** begin Source passage **

Neighboring points are selected in such a way that all points are non-collinear. In this work, N and L are the third neighboring points that lies on either side of M. By doing this, we have ensured that all three points are collinear. A gesture sequence is shown in the Fig. 7 that forms a vector \(\overrightarrow {LN}\) making α, β and γ angles with the coordinate axes. These angles can be calculated using (7) and (8). These angles are taken as the three angular direction features of the feature set. Both H L and H R consist of two 3D sequences. Therefore, 6 dimensional angular features A L and A R have been computed corresponding to H L and H R , respectively.

$$ \overrightarrow{v}=\overrightarrow{OR}=<v_{x},v_{y},v_{z}>, |\overrightarrow{v}|=\sqrt{{v_{x}^{2}}+{v_{y}^{2}}+{v_{z}^{2}}} $$
(7)
$$ cos(\alpha)=\frac{v_{x}}{|\overrightarrow{v}|},cos(\beta)=\frac{v_{y}}{|\overrightarrow{v}|},cos(\gamma)=\frac{v_{z}}{|\overrightarrow{v}|} $$
(8)

3.2.2 Velocity

Velocity features are based on the fact that, each gesture is performed at different speeds [46]. For example, certain gestures may include simple hand movements, thus, having uniform speed, whereas complex gestures may have varying speeds. Velocity (V) can be computed by measuring the distance between two successive points of the 3D gesture sequence, say (x t , y t , z t ) and (x t+1, y t+1, z t+1), and it can be computed using (9).

** end Source passage **
** begin Extracted material **

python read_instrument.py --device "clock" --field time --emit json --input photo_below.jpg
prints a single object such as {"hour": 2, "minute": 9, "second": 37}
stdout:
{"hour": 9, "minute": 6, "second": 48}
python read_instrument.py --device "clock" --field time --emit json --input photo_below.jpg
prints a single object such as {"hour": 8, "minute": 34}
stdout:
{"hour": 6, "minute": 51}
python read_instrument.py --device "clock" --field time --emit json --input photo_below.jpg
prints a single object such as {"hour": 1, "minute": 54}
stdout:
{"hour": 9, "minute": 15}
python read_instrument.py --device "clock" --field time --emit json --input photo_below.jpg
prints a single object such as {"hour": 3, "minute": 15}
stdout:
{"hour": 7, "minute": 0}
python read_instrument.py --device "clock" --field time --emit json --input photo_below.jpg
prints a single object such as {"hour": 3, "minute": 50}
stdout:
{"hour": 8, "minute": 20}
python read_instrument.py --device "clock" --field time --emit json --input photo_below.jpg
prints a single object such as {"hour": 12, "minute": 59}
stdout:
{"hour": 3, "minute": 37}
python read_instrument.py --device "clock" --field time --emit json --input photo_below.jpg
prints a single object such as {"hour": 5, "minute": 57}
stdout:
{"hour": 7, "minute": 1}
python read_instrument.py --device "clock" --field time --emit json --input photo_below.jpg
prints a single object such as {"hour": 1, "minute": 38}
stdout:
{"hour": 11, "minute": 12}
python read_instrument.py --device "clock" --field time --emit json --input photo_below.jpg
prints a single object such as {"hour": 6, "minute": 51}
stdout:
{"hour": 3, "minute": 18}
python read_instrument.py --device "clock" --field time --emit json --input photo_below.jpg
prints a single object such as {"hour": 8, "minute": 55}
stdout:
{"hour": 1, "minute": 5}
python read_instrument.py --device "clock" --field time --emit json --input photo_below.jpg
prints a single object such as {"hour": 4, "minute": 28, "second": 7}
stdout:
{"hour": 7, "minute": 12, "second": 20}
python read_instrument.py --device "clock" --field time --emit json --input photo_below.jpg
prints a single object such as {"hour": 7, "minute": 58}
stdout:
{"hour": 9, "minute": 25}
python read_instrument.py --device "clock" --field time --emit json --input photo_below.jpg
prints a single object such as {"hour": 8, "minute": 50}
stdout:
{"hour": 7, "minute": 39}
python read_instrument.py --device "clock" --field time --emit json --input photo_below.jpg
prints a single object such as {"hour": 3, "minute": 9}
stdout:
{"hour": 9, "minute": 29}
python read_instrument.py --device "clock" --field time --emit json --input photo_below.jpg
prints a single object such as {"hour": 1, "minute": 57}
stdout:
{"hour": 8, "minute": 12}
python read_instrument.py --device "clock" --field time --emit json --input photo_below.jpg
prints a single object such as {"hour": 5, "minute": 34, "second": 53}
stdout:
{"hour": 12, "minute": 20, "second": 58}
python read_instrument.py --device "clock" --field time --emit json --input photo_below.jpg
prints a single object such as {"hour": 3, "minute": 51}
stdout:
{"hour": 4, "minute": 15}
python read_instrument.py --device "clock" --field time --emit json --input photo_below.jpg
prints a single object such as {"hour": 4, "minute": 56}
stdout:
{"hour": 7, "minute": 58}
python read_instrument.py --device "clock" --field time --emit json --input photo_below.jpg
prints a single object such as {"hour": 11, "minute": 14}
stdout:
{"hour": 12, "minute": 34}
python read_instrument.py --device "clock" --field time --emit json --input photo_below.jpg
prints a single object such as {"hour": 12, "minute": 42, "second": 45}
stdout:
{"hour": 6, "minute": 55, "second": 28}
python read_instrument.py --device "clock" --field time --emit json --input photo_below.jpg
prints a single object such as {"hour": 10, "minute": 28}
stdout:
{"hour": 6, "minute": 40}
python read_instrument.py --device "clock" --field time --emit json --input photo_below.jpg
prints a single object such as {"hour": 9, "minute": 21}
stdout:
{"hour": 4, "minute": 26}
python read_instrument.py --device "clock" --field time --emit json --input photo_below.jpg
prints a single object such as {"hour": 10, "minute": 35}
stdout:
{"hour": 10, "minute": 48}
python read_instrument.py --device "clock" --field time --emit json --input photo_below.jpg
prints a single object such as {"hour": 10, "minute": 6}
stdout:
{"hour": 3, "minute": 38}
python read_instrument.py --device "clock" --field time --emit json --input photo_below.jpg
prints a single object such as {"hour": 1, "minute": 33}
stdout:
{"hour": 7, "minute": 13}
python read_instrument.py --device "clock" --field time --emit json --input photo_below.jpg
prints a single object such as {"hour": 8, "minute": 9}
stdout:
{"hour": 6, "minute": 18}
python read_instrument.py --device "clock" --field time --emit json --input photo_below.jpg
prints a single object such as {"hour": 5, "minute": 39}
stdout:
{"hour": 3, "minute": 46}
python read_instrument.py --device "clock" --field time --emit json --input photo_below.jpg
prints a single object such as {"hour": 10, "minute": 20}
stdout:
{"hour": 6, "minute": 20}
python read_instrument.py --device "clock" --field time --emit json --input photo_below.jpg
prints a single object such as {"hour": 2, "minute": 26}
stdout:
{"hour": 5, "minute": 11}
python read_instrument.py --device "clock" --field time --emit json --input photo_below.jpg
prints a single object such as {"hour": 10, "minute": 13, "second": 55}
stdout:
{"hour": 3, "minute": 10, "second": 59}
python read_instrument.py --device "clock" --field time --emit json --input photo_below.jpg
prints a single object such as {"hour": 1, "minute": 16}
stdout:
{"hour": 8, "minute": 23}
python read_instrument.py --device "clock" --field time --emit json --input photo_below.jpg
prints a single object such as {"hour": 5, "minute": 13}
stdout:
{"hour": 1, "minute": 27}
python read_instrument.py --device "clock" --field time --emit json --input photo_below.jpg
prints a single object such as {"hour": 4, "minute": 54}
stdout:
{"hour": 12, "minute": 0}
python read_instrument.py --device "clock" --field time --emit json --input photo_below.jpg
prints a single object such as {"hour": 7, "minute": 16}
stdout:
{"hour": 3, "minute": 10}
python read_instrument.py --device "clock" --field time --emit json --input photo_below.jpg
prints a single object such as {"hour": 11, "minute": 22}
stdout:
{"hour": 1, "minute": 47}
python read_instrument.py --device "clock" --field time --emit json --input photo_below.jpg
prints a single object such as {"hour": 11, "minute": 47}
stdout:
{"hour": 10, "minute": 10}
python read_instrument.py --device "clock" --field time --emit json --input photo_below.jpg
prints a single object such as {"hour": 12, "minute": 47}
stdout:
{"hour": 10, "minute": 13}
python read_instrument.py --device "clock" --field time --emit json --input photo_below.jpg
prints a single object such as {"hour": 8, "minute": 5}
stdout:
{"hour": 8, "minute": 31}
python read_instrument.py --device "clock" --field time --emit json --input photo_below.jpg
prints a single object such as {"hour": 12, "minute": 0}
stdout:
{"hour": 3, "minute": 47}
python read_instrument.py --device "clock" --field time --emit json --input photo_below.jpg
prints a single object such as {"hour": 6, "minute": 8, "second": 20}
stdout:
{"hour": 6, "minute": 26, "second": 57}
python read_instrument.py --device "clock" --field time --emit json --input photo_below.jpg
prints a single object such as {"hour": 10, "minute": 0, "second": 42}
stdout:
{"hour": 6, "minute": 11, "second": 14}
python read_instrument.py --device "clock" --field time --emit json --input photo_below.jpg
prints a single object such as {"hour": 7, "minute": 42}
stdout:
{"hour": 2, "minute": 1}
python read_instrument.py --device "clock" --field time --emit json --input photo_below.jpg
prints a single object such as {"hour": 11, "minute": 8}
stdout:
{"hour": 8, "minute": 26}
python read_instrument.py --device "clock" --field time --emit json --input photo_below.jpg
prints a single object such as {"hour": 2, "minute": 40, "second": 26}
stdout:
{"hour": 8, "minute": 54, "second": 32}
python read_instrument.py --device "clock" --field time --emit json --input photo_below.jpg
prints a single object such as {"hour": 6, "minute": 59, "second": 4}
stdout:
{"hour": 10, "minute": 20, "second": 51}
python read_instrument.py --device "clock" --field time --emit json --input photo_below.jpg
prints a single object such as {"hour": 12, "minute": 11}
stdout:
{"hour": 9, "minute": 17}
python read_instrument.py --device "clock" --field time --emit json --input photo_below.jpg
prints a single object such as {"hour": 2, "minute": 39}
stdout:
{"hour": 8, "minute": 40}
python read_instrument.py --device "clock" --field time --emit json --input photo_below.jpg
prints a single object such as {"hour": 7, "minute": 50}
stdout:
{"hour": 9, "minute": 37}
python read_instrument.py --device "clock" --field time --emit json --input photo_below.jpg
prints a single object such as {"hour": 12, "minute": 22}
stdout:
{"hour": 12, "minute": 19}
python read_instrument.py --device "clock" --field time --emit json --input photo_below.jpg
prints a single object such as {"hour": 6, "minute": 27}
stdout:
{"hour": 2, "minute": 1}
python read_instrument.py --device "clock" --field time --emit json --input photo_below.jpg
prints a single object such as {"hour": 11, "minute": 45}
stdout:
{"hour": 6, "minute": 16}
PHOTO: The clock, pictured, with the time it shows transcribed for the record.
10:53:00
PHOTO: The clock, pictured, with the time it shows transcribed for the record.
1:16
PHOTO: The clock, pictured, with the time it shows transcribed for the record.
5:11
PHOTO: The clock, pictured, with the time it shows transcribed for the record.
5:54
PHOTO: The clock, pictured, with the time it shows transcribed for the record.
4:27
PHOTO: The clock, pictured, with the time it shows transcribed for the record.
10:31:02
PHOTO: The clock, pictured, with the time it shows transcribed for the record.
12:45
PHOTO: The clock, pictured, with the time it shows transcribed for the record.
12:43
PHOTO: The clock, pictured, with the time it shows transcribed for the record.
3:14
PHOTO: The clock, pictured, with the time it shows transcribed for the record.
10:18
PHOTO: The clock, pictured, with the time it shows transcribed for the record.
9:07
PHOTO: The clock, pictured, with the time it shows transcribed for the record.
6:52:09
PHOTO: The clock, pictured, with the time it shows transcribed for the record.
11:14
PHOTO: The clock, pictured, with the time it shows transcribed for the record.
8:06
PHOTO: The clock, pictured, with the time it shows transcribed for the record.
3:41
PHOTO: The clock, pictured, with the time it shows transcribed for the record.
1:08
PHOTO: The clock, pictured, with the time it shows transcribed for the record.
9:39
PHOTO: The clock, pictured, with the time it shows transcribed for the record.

** end Extracted material **

Goal
List the angles that, according to the gesture-features passage, the vector from L to N makes with the coordinate axes. The data comes from a different source than the gesture-features passage.

Complete answer
α, β, γ